I have to be a walking encyclopedia of medical knowledge to explain what the condition is and how it impacts my entire body. I'm always ready to present my case in order to get some respect and acceptance.
This is a common experience for many disabled women.
Several studies have used the general role expectation of pain, or GREP, questionnaire to understand how the gender of a patient changes the way their experience of pain is viewed.
Many of those studies have found that women are seen as quicker and more likely to report pain and more sensitive to pain than their male counterparts.
A landmark 2003 study on the topic, "The Girl Who Cried Pain," included observations from medical professionals like: "Women complain more than men; women are not accurate reporters of their pain; men are more stoic so that when they do complain of pain, 'it's real'; and women are better able to tolerate pain or have better coping skills than men."

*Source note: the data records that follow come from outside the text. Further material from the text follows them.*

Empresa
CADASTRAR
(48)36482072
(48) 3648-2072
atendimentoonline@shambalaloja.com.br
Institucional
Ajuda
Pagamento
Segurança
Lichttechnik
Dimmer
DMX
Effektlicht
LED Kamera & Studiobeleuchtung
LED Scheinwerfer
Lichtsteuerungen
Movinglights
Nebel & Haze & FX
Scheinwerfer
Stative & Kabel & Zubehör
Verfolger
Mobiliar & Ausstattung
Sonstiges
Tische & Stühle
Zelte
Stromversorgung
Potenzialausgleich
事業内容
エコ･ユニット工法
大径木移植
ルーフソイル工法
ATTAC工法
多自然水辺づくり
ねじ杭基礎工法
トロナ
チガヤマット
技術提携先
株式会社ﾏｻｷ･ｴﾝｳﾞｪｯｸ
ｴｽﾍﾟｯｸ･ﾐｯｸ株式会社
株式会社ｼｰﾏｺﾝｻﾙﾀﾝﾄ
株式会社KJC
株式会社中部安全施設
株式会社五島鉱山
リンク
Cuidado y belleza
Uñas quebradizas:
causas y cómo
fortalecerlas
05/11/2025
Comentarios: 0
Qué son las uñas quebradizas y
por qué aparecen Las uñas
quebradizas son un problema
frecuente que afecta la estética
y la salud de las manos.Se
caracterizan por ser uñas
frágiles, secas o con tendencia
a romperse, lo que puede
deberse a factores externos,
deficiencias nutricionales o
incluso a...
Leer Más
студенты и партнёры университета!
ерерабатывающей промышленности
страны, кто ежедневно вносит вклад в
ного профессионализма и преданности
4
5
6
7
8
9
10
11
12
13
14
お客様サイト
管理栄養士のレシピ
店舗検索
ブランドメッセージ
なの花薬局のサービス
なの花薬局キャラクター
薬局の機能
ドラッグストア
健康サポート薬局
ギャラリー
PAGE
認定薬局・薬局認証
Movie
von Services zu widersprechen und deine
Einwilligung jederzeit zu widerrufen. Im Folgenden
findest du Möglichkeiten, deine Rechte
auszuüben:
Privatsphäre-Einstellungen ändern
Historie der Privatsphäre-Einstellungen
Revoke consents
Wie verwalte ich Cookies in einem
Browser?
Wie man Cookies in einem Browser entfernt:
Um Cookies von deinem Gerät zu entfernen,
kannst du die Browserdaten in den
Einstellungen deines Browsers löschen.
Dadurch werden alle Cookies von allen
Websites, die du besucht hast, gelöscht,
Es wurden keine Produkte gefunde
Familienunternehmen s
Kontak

A decade later, I wish I could say that the healthcare industry has adapted to support women and girls better, but data shows this isn't the case.
Another study published in May 2021 found that women are perceived to be in less pain than men, even if they rated their pain at the same level as men. Women are also less likely than men to receive opioid painkillers in the ER.
This is why I lost my teenage years, the reason behind my large therapy bill, and explains why so many other women suffer.
The world is set up to ignore women in pain — and arthritis even more so because it is not seen as a young person's disease, even though 10% to 20% of patients with ankylosing spondylitis are under the age of 18.
I imagine the girls who, like I did, sit on the floor of their school gyms, sobbing that they will never be able to participate.
I still face doctors who don't believe me, I still beg to be listened to and supported, and I continue to hear stories of women who are rejected at every turn.
We are past the point in history where women get lobotomies for hysteria, but the world has a lot of work to do to break the cycle of women being rejected as dramatic for simply being ill.